Psychological Disorders
Abnormal behavior is generally identified by deviance from norms, personal distress, and dysfunction (impaired daily functioning), and clinicians classify it using the DSM. Major categories tested on the exam include anxiety disorders (generalized anxiety, panic disorder, phobias), obsessive-compulsive and related disorders (intrusive obsessions and compulsive rituals), depressive disorders (major depressive disorder) and bipolar disorder (alternating depression and mania), schizophrenia (positive symptoms like hallucinations and delusions, negative symptoms like flat affect and withdrawal, and disorganized thought), and trauma- and stressor-related disorders (PTSD). The biopsychosocial model frames their causes: biological vulnerability (genetics, neurotransmitters such as low serotonin in depression or dopamine overactivity in schizophrenia), psychological factors (learned associations, maladaptive thoughts), and social-cultural context. Avoid over-labeling — context and degree matter.
Treatment and Well-Being
Psychotherapies follow their parent theories. Psychodynamic therapy surfaces unconscious conflict; humanistic (client-centered) therapy uses unconditional positive regard, empathy, and active listening to foster growth.

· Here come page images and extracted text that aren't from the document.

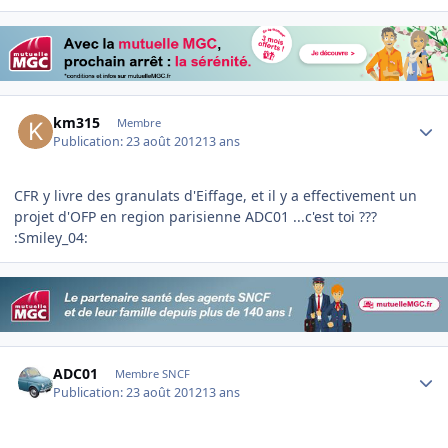
Author stats
km315
Membre
Publication:
23 août 2012
13 ans
CFR y livre des granulats d'Eiffage, et il y a effectivement un
projet d'OFP en region parisienne ADC01 ...c'est toi ???
:Smiley_04:
Author stats
ADC01
Membre SNCF
Publication:
23 août 2012
13 ans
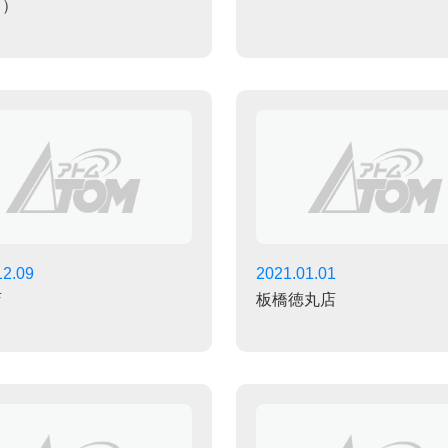
ク）
12.09
2021.01.01
店
板橋徳丸店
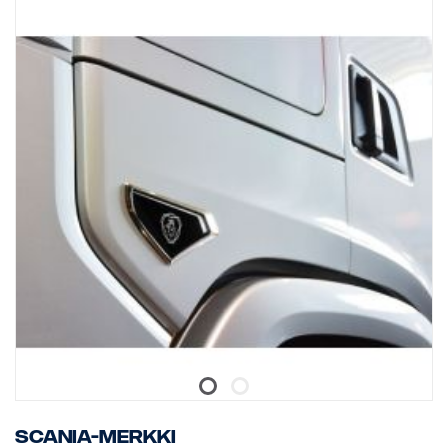
Scania-merkki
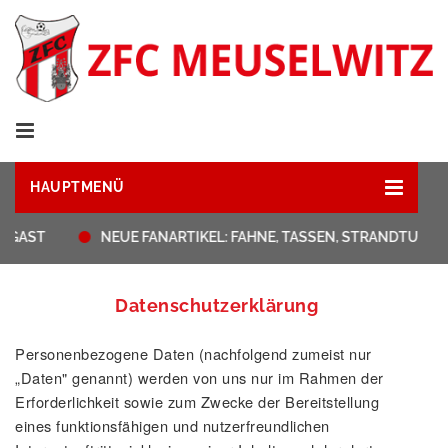
HAUPTMENÜ
NEUE FANARTIKEL: FAHNE, TASSEN, STRANDTUCH & HAU
Datenschutzerklärung
Personenbezogene Daten (nachfolgend zumeist nur
„Daten" genannt) werden von uns nur im Rahmen der
Erforderlichkeit sowie zum Zwecke der Bereitstellung
eines funktionsfähigen und nutzerfreundlichen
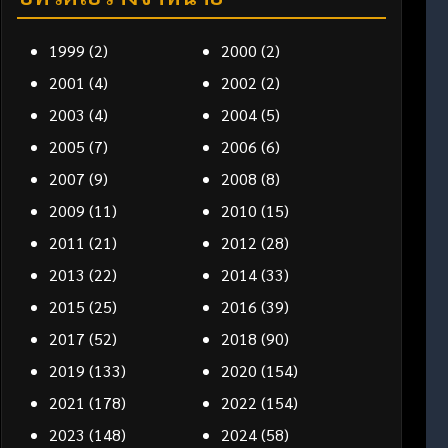
1999
(2)
2000
(2)
2001
(4)
2002
(2)
2003
(4)
2004
(5)
2005
(7)
2006
(6)
2007
(9)
2008
(8)
2009
(11)
2010
(15)
2011
(21)
2012
(28)
2013
(22)
2014
(33)
2015
(25)
2016
(39)
2017
(52)
2018
(90)
2019
(133)
2020
(154)
2021
(178)
2022
(154)
2023
(148)
2024
(58)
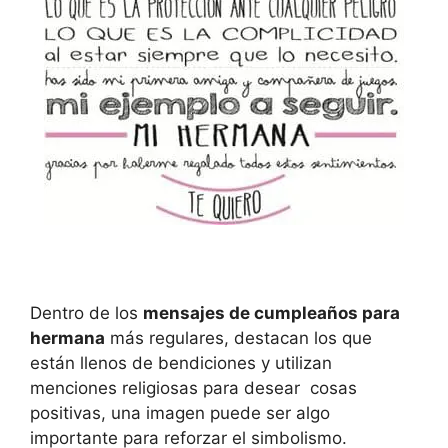
Dentro de los
mensajes de cumpleaños para
hermana
más regulares, destacan los que
están llenos de bendiciones y utilizan
menciones religiosas para desear cosas
positivas, una imagen puede ser algo
importante para reforzar el simbolismo.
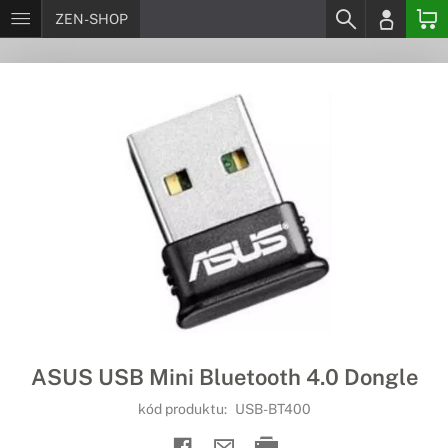
ZEN-SHOP
ASUS USB Mini Bluetooth 4.0 Dongle
kód produktu:
USB-BT400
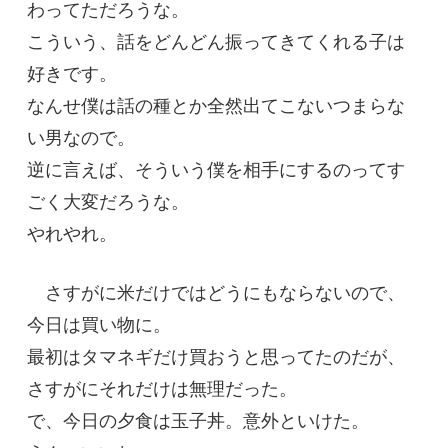
わってただろうな。
こういう、話をどんどん振ってきてくれる子は
好きです。
なんせ僕は話の種とか全然出てこないつまらな
い男なので。
逆に言えば、そういう僕を相手にするのってす
ごく大変だろうな。
やれやれ。
さすがに米だけではどうにもならないので、
今日は買い物に。
最初はタマネギだけ買おうと思ってたのだが、
さすがにそれだけは無理だった。
で、今日の夕食は玉子丼。意外といけた。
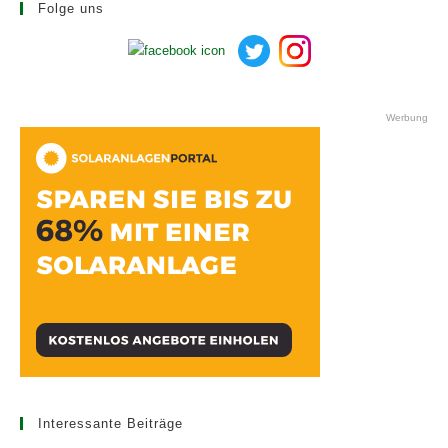
Folge uns
Werbung
Interessante Beiträge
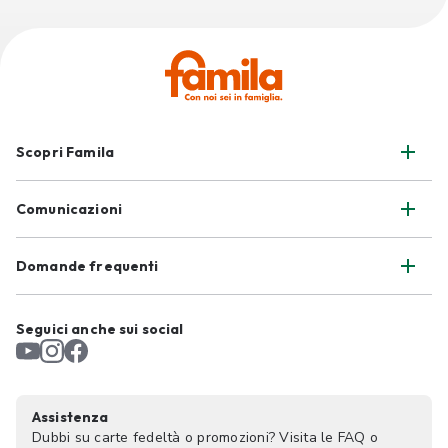
Scopri Famila
Comunicazioni
Domande frequenti
Seguici anche sui social
Assistenza
Dubbi su carte fedeltà o promozioni? Visita le FAQ o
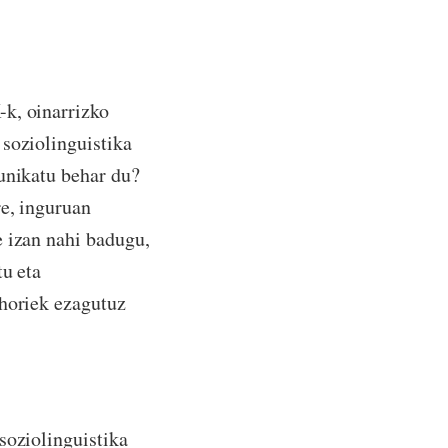
-k, oinarrizko
 soziolinguistika
munikatu behar du?
re, inguruan
e izan nahi badugu,
tu eta
 horiek ezagutuz
soziolinguistika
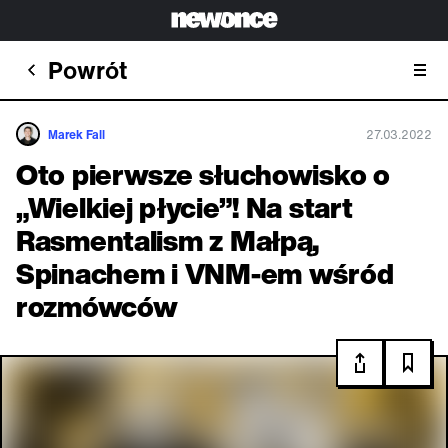
Powrót
Marek Fall
27.03.2022
Oto pierwsze słuchowisko o
„Wielkiej płycie”! Na start
Rasmentalism z Małpą,
Spinachem i VNM-em wśród
rozmówców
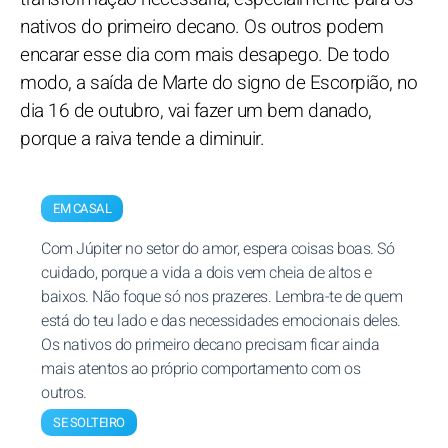
nativos do primeiro decano. Os outros podem
encarar esse dia com mais desapego. De todo
modo, a saída de Marte do signo de Escorpião, no
dia 16 de outubro, vai fazer um bem danado,
porque a raiva tende a diminuir.
EM CASAL
Com Júpiter no setor do amor, espera coisas boas. Só
cuidado, porque a vida a dois vem cheia de altos e
baixos. Não foque só nos prazeres. Lembra-te de quem
está do teu lado e das necessidades emocionais deles.
Os nativos do primeiro decano precisam ficar ainda
mais atentos ao próprio comportamento com os
outros.
SE SOLTEIRO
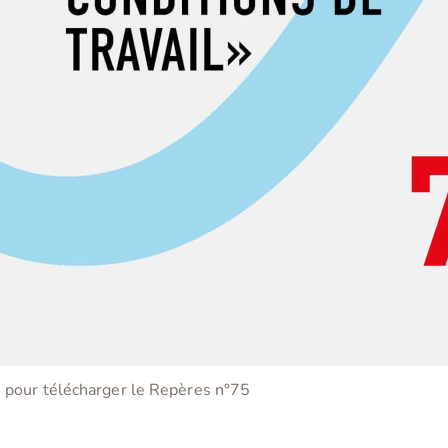
e pour télécharger le Repères n°75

Behavioral therapies apply conditioning: systematic desensitization and exposure extinguish phobias, and token economies reinforce adaptive behavior. Cognitive therapy challenges distorted thinking, and cognitive-behavioral therapy (CBT) — combining cognitive and behavioral methods — is among the most effective and widely used treatments, especially for anxiety and depression. Group and family therapy add social context. Biomedical treatments adjust biology: antidepressants (often SSRIs) raise serotonin availability, antianxiety drugs enhance GABA, antipsychotics dampen dopamine activity, and electroconvulsive therapy is reserved for severe, treatment-resistant depression. Positive psychology rounds out the unit by studying strengths, flow, gratitude, and the conditions for human flourishing rather than only treating illness.
AP exam tip
For any disorder or treatment prompt, use the biopsychosocial model as your scaffold — name a biological, a psychological, and a social-cultural factor, then match the treatment to the cause (e.g., SSRIs for a neurotransmitter contribution, CBT for maladaptive thoughts). This structure earns the explanation and application points graders are scanning for.
Connections to other units
- Unit 1 (Biological Bases): Neurotransmitter systems and brain function underlie both disorders and biomedical treatment.
- Unit 3 (Development and Learning): Classical and operant conditioning explain how phobias form and how behavioral therapies work.
- Unit 4 (Social Psychology and Personality): Social stressors, personality, and the situation shape vulnerability and coping.